[FIXED] How to convert the output of meshgrid to the corresponding array of points?

Issue

I want to create a list of points that would correspond to a grid. So if I want to create a grid of the region from (0, 0) to (1, 1), it would contain the points (0, 0), (0, 1), (1, 0) and (1, 0).

I know that that this can be done with the following code:

g = np.meshgrid([0,1],[0,1])
np.append(g[0].reshape(-1,1),g[1].reshape(-1,1),axis=1)

Yielding the result:

array([[0, 0],
       [1, 0],
       [0, 1],
       [1, 1]])

My question is twofold:

1. Is there a better way of doing this?
2. Is there a way of generalizing this to higher dimensions?

Solution

I just noticed that the documentation in numpy provides an even faster way to do this:

X, Y = np.mgrid[xmin:xmax:100j, ymin:ymax:100j]
positions = np.vstack([X.ravel(), Y.ravel()])

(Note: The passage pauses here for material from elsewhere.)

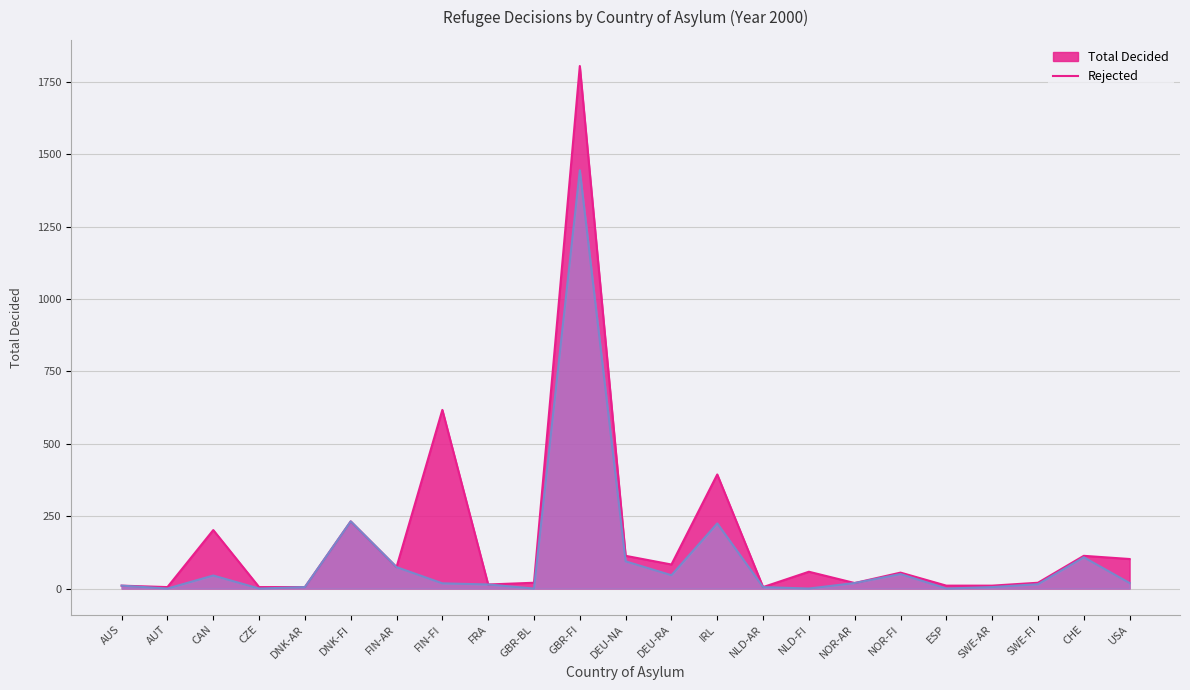

What position from the left is CHE?

22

This can easily be generalized to more dimensions using the linked meshgrid2 function and mapping 'ravel' to the resulting grid.

g = meshgrid2(x, y, z)
positions = np.vstack(map(np.ravel, g))

The result is about 35 times faster than the zip method for a 3D array with 1000 ticks on each axis.

Source: http://docs.scipy.org/doc/scipy/reference/generated/scipy.stats.gaussian_kde.html#scipy.stats.gaussian_kde

To compare the two methods consider the following sections of code:

Create the proverbial tick marks that will help to create the grid.

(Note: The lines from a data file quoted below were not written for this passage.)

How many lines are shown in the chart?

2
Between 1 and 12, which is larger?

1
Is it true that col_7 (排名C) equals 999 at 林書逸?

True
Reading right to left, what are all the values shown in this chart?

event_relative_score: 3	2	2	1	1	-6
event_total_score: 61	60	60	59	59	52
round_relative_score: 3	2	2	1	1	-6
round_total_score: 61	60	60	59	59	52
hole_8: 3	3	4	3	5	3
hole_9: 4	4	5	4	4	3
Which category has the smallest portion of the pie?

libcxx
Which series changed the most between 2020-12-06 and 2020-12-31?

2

In [23]: import numpy as np

In [34]: from numpy import asarray

In [35]: x = np.random.rand(100,1)

In [36]: y = np.random.rand(100,1)

In [37]: z = np.random.rand(100,1)

Define the function that mgilson linked to for the meshgrid:

In [38]: def meshgrid2(*arrs):
   ....:     arrs = tuple(reversed(arrs))
   ....:     lens = map(len, arrs)
   ....:     dim = len(arrs)
   ....:     sz = 1
   ....:     for s in lens:
   ....:        sz *= s
   ....:     ans = []
   ....:     for i, arr in enumerate(arrs):
   ....:         slc = [1]*dim
   ....:         slc[i] = lens[i]
   ....:         arr2 = asarray(arr).reshape(slc)
   ....:         for j, sz in enumerate(lens):
   ....:             if j != i:
   ....:                 arr2 = arr2.repeat(sz, axis=j)
   ....:         ans.append(arr2)
   ....:     return tuple(ans)

Create the grid and time the two functions.

In [39]: g = meshgrid2(x, y, z)

In [40]: %timeit pos = np.vstack(map(np.ravel, g)).T
100 loops, best of 3: 7.26 ms per loop

In [41]: %timeit zip(*(x.flat for x in g))
1 loops, best of 3: 264 ms per loop

Answered By - juniper-